Главное заключалось в том, что вместо идеи «конца истории» на первый план вышла концепция «конфликта цивилизаций». Этим понятием мы обязаны американскому социологу и политологу Сэмюэлю Хантингтону[23]. Такая замена (или подмена) терминов говорила о многом. Прежде всего, она, разумеется, указывала на готовность мировых элит к войне между Севером и Югом, но не только. Не менее существенно то, что тем самым провозглашалась кардинальная смена политического языка. Вместо языка политики и экономики в мировой обиход возвращался язык культурно-цивилизационных различий. В том, что это именно возврат к прошлому или, точнее, его ремейк, нет никаких сомнений. И неважно, кто провозгласил этот путь первым, профессор Хантингтон или иранские аятоллы. Кто агрессор, а кто жертва, можно понять исходя из разницы весовых категорий двух конфликтующих субъектов.

- _Задание_: Продолжите текст о замене идеи «конца истории» концепцией «конфликта цивилизаций», начав сразу после его последнего предложения. Приведённые далее данные взяты из другого источника.

- _Записанные данные_:
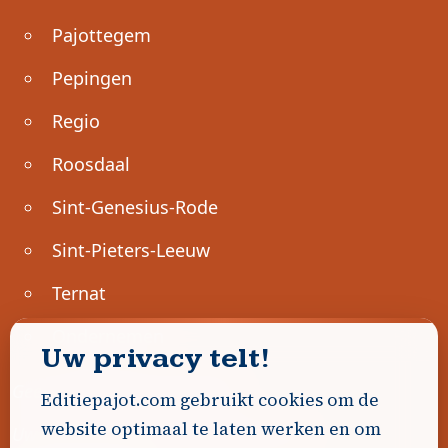
Pajottegem
Pepingen
Regio
Roosdaal
Sint-Genesius-Rode
Sint-Pieters-Leeuw
Ternat
Ondernemen
Uw privacy telt!
Geen advertenties gevonden.
Editiepajot.com gebruikt cookies om de
website optimaal te laten werken en om
Uw advertentie hier? Contacteer ons!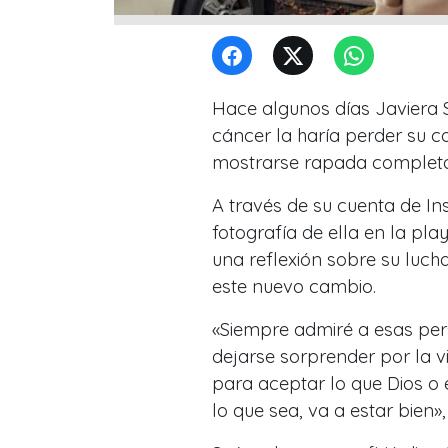
Hace algunos días Javiera S
cáncer la haría perder su c
mostrarse rapada completa
A través de su cuenta de I
fotografía de ella en la pla
una reflexión sobre su lucha
este nuevo cambio.
«Siempre admiré a esas per
dejarse sorprender por la v
para aceptar lo que Dios o
lo que sea, va a estar bien»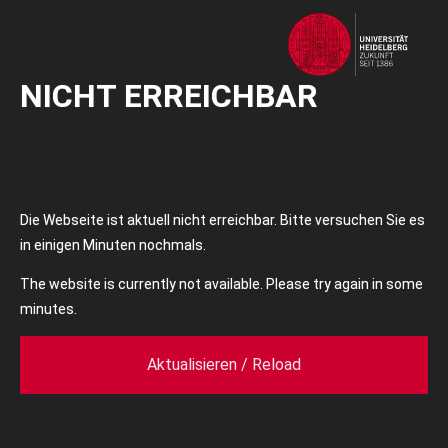
NICHT ERREICHBAR
Die Webseite ist aktuell nicht erreichbar. Bitte versuchen Sie es
in einigen Minuten nochmals.
The website is currently not available. Please try again in some
minutes.
Aktualisieren / Reload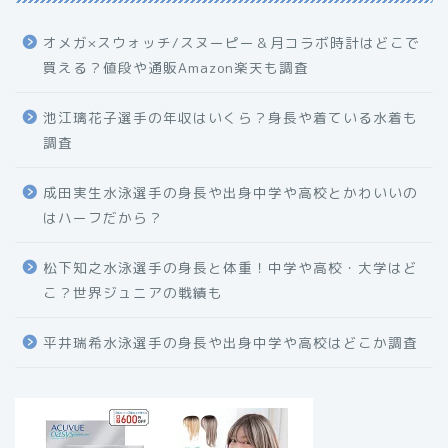
オメガ×スウォッチ/スヌーピー＆月コラボ時計はどこで
買える？値段や通販Amazon楽天も調査
池江璃花子選手の年収はいくら？身長や着ている水着も
調査
成田実生水泳選手の身長や出身中学や高校とかわいいの
はハーフだから？
松下知之水泳選手の身長と体重！中学や高校・大学はど
こ？世界ジュニアの戦績も
平井瑞希水泳選手の身長や出身中学や高校はどこか調査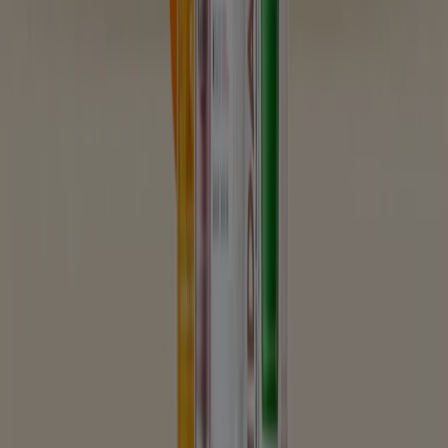
Tiendeo är en del av Shopfully, teknikföretaget som
återuppfinner lokal shopping över hela världen.
Tiendeo
Vad vi gör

- _Ответ к заданию_:
Идеологический сдвиг, скрытый за сменой понятий и терминов, до конца не проговаривался (в угоду политическим приличиям), но подразумевался. Тем самым был взят курс на отмену всего, что успело произойти в политическом словаре за последние сто лет.
Вернёмся немного назад. До XX века европейская имперско-колониальная идеология оформлялась в романтических терминах вроде «бремени белого человека», утверждениях о «необходимости цивилизовать дикарей». Этот лексикон устарел тогда, когда набрал силу марксизм, под влиянием которого такие явления, как мировое неравенство и зависимость одних стран от других были переведены на язык политэкономических категорий. Поэтому во времена СССР речь шла о противостоянии двух социально-политических «систем», но не «двух культур» или «двух цивилизаций». Само существование альтернативы, пусть даже советской, с её очевидными изъянами, вынуждало выбирать выражения.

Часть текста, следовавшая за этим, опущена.